# Hay for bedding?



## Demonic Hope

Today while playing with one of my bucks I apparently had a piece of hay in my hair leftover from dragging around hay for my horses :roll: . Chase seemed to adore it and was nibbling away. I went out to the barn and gave each of my tanks a good handful of hay and they seemed to go crazy for it, nibbling, running through it.

I know a lot of breeders use hay for their main substrate and I'm thinking of maybe doing that.

Does the type of hay matter? I feed Alfalfa to my horses and at 21 bucks for a 40lb bale its to expensive to be using as the main bedding. I also buy Tifton 44 horse hay to toss out in the pasture for them to eat when grass is low. A 1500lb round bale is 65 dollars so much much more reasonable to give the mice. I keep them bales under shelter so they would be nice and fresh for the mice.

I also have a mouse with bedding allergies. He is currently on corn cob since he's allergic to both pine and aspen. Do you think the hay would bother him?

Do you cut the hay in any way before giving it to them?
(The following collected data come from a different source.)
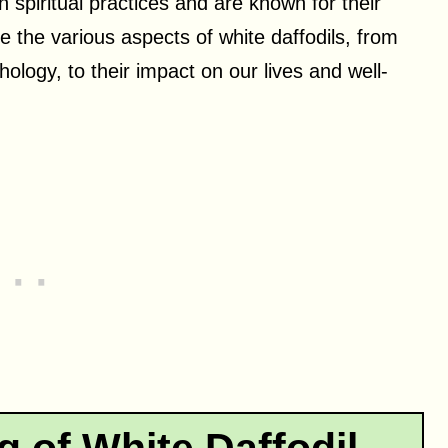
n spiritual practices and are known for their
e the various aspects of white daffodils, from
ology, to their impact on our lives and well-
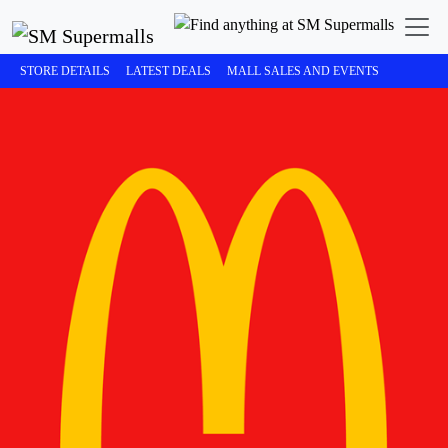
STORE DETAILS
LATEST DEALS
MALL SALES AND EVENTS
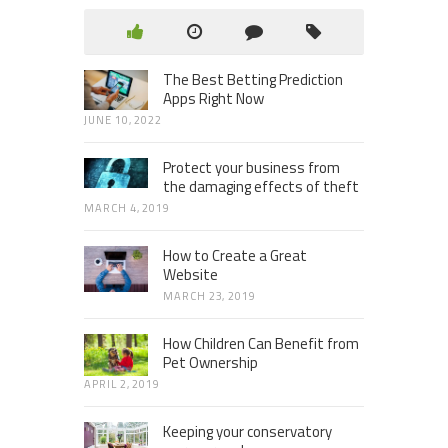
The Best Betting Prediction
Apps Right Now
JUNE 10, 2022
Protect your business from
the damaging effects of theft
MARCH 4, 2019
How to Create a Great
Website
MARCH 23, 2019
How Children Can Benefit from
Pet Ownership
APRIL 2, 2019
Keeping your conservatory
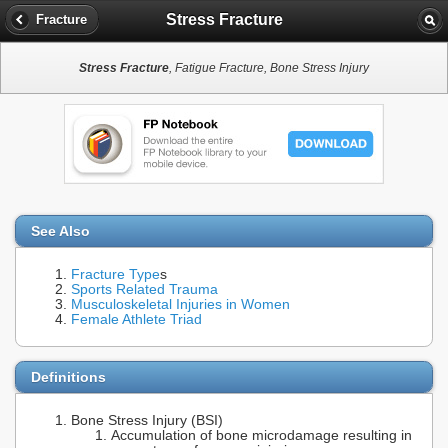
Stress Fracture
Fracture
Stress Fracture
, Fatigue Fracture, Bone Stress Injury
See Also
Fracture Type
s
Sports Related Trauma
Musculoskeletal Injuries in Women
Female Athlete Triad
Definitions
Bone Stress Injury (BSI)
Accumulation of bone microdamage resulting in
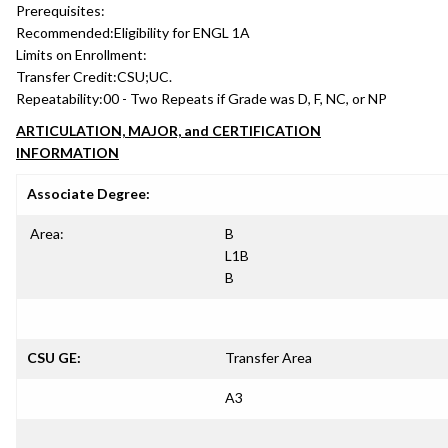
Prerequisites:
Recommended:
Eligibility for ENGL 1A
Limits on Enrollment:
Transfer Credit:
CSU;UC.
Repeatability:
00 - Two Repeats if Grade was D, F, NC, or NP
ARTICULATION, MAJOR, and CERTIFICATION
INFORMATION
Associate Degree:
Area:
B
L1B
B
CSU GE:
Transfer Area
A3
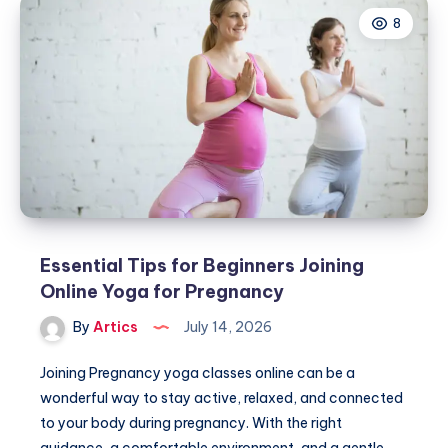
Company
8
Essential Tips for Beginners Joining
Online Yoga for Pregnancy
By
Artics
July 14, 2026
Joining Pregnancy yoga classes online can be a
wonderful way to stay active, relaxed, and connected
to your body during pregnancy. With the right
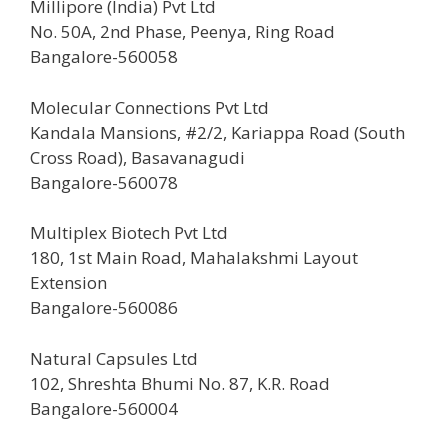
Millipore (India) Pvt Ltd
No. 50A, 2nd Phase, Peenya, Ring Road
Bangalore-560058
Molecular Connections Pvt Ltd
Kandala Mansions, #2/2, Kariappa Road (South
Cross Road), Basavanagudi
Bangalore-560078
Multiplex Biotech Pvt Ltd
180, 1st Main Road, Mahalakshmi Layout
Extension
Bangalore-560086
Natural Capsules Ltd
102, Shreshta Bhumi No. 87, K.R. Road
Bangalore-560004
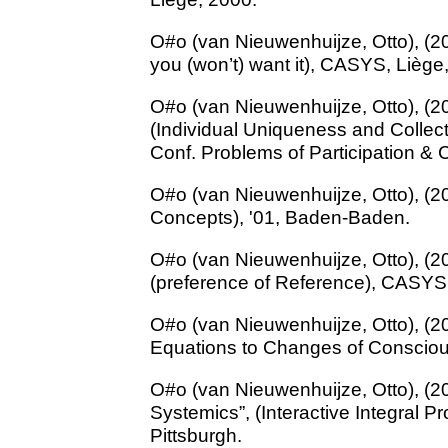
O#o (van Nieuwenhuijze, Otto), (20
you (won’t) want it), CASYS, Liège
O#o (van Nieuwenhuijze, Otto), (
(Individual Uniqueness and Colle
Conf. Problems of Participation & C
O#o (van Nieuwenhuijze, Otto), (20
Concepts), '01, Baden-Baden.
O#o (van Nieuwenhuijze, Otto), (20
(preference of Reference), CASYS
O#o (van Nieuwenhuijze, Otto), (2
Equations to Changes of Conscio
O#o (van Nieuwenhuijze, Otto), (
Systemics”, (Interactive Integral 
Pittsburgh.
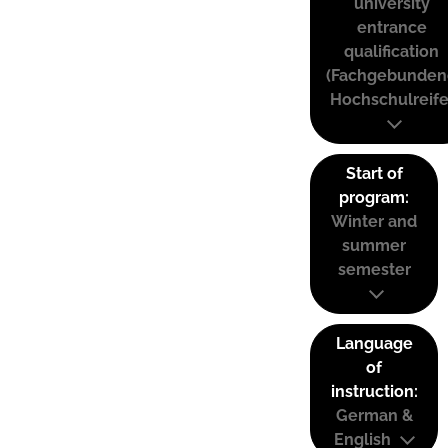
university
entrance
qualification
(Fachgebunden
Hochschulreife
Start of
program:
Winter and
summer
semester
Language
of
instruction:
German &
English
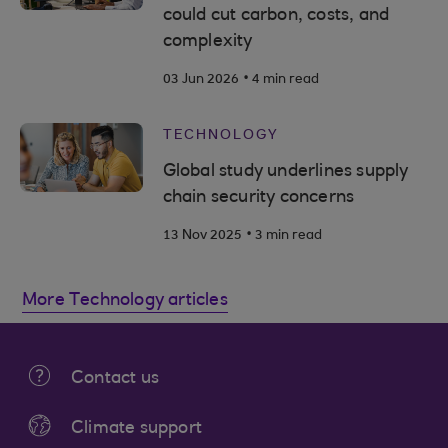
could cut carbon, costs, and
complexity
.
03 Jun 2026
4 min read
TECHNOLOGY
Global study underlines supply
chain security concerns
.
13 Nov 2025
3 min read
More Technology articles
Contact us
Climate support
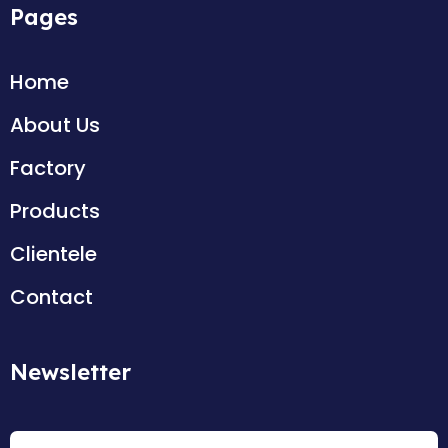
Pages
Home
About Us
Factory
Products
Clientele
Contact
Newsletter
Or do anything other then freeze it?

Thanks!


----------



## BlankAndWhite

Hay is great! Not sure about the one with allergies, though. Try it and see? As long as it doesn't have any added vitamins for the horses or anything like that, and it's pure hay, excellent! You might want to bake it before it goes into the cages though, to get rid of any mites.


----------



## Miceandmore64

I give them haay but I don't freeze it. Only problem 3 of my mice have buggered eyes from how are you in there eyes :/ totally your choice I still use it


----------



## PPVallhunds

I use hay. I don't freeze it as I buy it in smaller bags not big bales. But putting some in a bag and freezing will kill off any bugs. At work we are having to freeze all hay befor using as the small bags they got ended up having hay mites in them all. By time it was noticed it was too late to send them back so new we freeze a bag 24h befor using.

It's nice and warm and the mice like to munch it. That's the only down side you habe to keep topping it up.


----------



## Serena

Mine have Hay at all times. I don't freeze it, but I have rather few mice, so treatment in case of mites is not too much of a bother.
It's good bedding and they like to destroy it and eat some of it, too. good source of fibre.
when using hay for your mice you shoud look for the same quality as you do for your horse. It doesn't have to be alfalfa, but it needs to be of a good quality.


----------



## mich

Compressed hay is good. Pasture hay might be a little unsuitable for rodents. There is a large range of hays for small animals in pet shops. I myself use compressed straw and hay.


----------